§ Teks Latihan
=-=-=-=-=

PP PMKRI desak Kementerian ESDM usut tuntas dugaan penjualan 300.000 ton nikel milik Negara

PP PMKRI desak Kementerian ESDM usut tuntas dugaan penjualan 300.000 ton nikel milik Negara

BEKABAR.ID, JAMBI - Pengurus pusat Perhimpunan Mahasiswa Katolik Republik Indonesia (PP PMKRI), mendesak Kementerian Energi dan Sumber Daya Mineral (ESDM) untuk segera mengambil langkah tegas terkait dugaan penjualan 300 ribu ton biji nikel yang sebelumnya disita untuk negara. Perusahaan tambang yang diduga menjual biji nikel tersebut adalah PT Wana Kencana Mineral (WKM).

Presidium Gerakan Kemasyarakatan PP PMKRI Raymundus Yoseph Megu mengatakan , dugaan tersebut dilihat dari biji nikel yang dijual awalnya merupakan milik PT Kemakmuran Pertiwi Tambang (KPT). Namun, izin usaha pertambangan (IUP) PT KPT dicabut oleh Pemerintah Provinsi Maluku Utara dan dialihkan ke PT WKM. Konflik hukum antara kedua perusahaan ini berujung pada putusan Mahkamah Agung (MA) yang memenangkan PT WKM sebagai pemegang IUP yang sah.

=-=-=-=-=

§ Bagian Data

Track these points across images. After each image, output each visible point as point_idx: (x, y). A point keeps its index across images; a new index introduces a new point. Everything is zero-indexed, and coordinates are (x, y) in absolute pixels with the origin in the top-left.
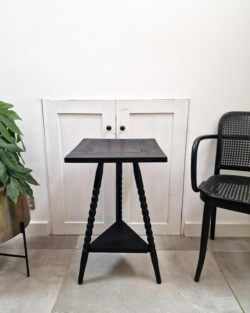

=-=-=-=-=

§ Daftar Tugas
1. Dalam berita tentang dugaan penjualan nikel milik negara, putusan Mahkamah Agung memenangkan perusahaan mana sebagai pemegang IUP yang sah?
2. Lanjutkan berita tentang dugaan penjualan 300.000 ton nikel milik negara, mulai dari kalimat sesudah kalimat terakhirnya.

§ Jawaban yang Diharapkan
1. PT Wana Kencana Mineral (WKM).

2.
Namun demikian , status hukum biji nikel yang telah disita negara masih menjadi tanda tanya besar dan perlu diklarifikasi oleh pihak berwenang,” ujar Raymundus, Sabtu (15/2).

Raymundus menjelaskan, terkait Laporan Hasil Verifikasi (LHV) menunjukkan bahwa pemerintah daerah diperkirakan mengalami kerugian hingga Rp30 miliar akibat dugaan penjualan biji nikel ini. Selain itu, PT WKM juga diduga belum memenuhi kewajibannya dalam menyetor dana jaminan reklamasi selama empat tahun (2018-2022). Dari total kewajiban sebesar Rp13,45 miliar, perusahaan ini baru menyetor Rp 124 juta pada tahun 2018.

β€œHal ini menimbulkan kekhawatiran terkait komitmen PT WKM dalam menjaga lingkungan pasca-penambangan,” tegas Raymundus.

Menurutnya, kasus ini terkait erat dengan berbagai regulasi yang mengatur sektor pertambangan. Berdasarkan UU No. 3 Tahun 2020 tentang Pertambangan Mineral dan Batubara, Pasal 158 menyebutkan bahwa setiap orang yang melakukan penambangan tanpa izin dapat dikenakan pidana hingga lima tahun dan denda maksimal Rp100 miliar, sedangkan Pasal 161 menegaskan bahwa pihak yang menampung atau menjual mineral ilegal juga dapat dipidana.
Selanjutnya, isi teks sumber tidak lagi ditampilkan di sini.